Pemuka Agama se-Indonesia Sepakat Tolak UU Cipta Kerja dan Minta Seluruh Umat Menggugatnya

Pemuka Agama se-Indonesia Sepakat Tolak UU Cipta Kerja dan Minta Seluruh Umat Menggugatnya

author photo
Pemuka Agama se-Indonesia Sepakat Tolak UU Cipta Kerja dan Minta Seluruh Umat Menggugatnya


Pemuka Agama se-Indonesia sepakat untuk secara tegas menolak Undang-undang Omnibus Law Cipta Kerja yang baru saja disahkan oleh Dewan Perwakilan Rakyat.

Sebagian dari mereka bahkan ada yang menjadi inisiator pembuatan petisi daring yang per Selasa (6/10) pukul 14.20 WIB sudah ditandatangani 827 ribu lebih orang.

Ketua Majelis Sinode Gereja Masehi Injili di Timor (GMIT) Mery Kolimon yang merupakan salah satu inisiator menyatakan kesiapannya dalam mendorong masyarakat untuk melakukan melakukan gugatan terhadap undang-undang kontroversial itu ke Mahkamah Konstitusi (MK).

"Sangat penting bahwa kita menempuh proses-proses, kalau sekarang menjadi UU maka masih dimungkinkan kalau secara konstitusional untuk judicial review," kata Mery dalam diskusi daring yang disiarkan melalui kanal YouTube Fraksi Rakyat ID, Selasa (6/10).

Mery pun mengecam langkah yang dilakukan dewan legislatif ini. Sebab, menurutnya, beberapa poin dalam UU Ciptaker ini berisiko meresahkan warga, merugikan lingkungan, dan juga melanggar HAM. Sehingga, sambungnya, wajar bilamana gelombang aksi penolakan menggeliat dari lintas sektor.

"Kami mendorong masyarakat sipil menempuh proses Judicial Review UU Ciptaker demi hal yang sangat mendasar bagi kehidupan bangsa, keadilan sosial dan juga bagi kelestarian hidup," sambungnya.

Mery juga mengaku heran sebab beberapa Rancangan Undang-Undang (RUU) yang diajukan seperti RUU Penghapusan kekerasan seksual malah tidak segera dibahas DPR. Padahal, menurutnya, urgensi RUU PKS dibutuhkan dari dulu hingga sekarang.

Lebih lanjut, Mery menyebut UU Ciptaker ini sudah memangkas hak-hak buruh atau pekerja.
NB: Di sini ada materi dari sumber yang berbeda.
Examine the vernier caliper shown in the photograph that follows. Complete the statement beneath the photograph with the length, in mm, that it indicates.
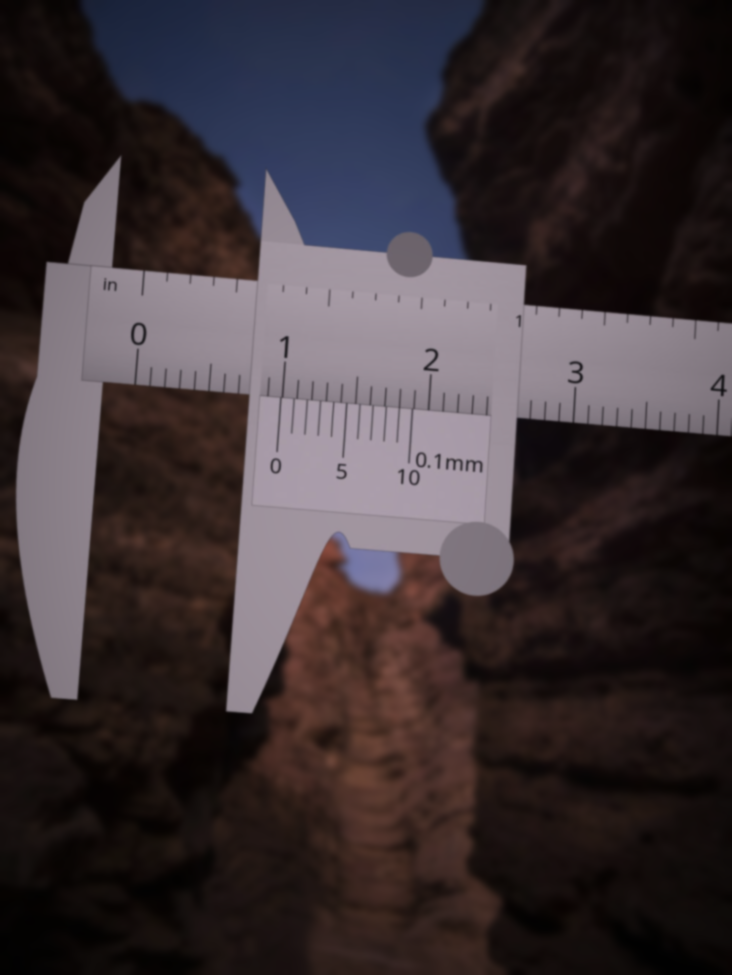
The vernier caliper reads 9.9 mm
Sebab, nantinya pekerja akan diupah semurah mungkin dengan penghitungan upah per jam dan dilegalkannya pembayaran upah di bawah standar minimum di sebagian sektor ketenagakerjaan.

"Sebagai aktivis perempuan kami juga melihat RUU yang sekarang menjadi UU ini akan makin memperkuat kerentanan pekerja perempuan," kata Mery.

Masih dalam diskusi daring yang sama, Pentolan JIL, Ulil Abshar Abdalla mengaku prihatin atas kejadian yang terjadi dalam beberapa tempo terakhir ini.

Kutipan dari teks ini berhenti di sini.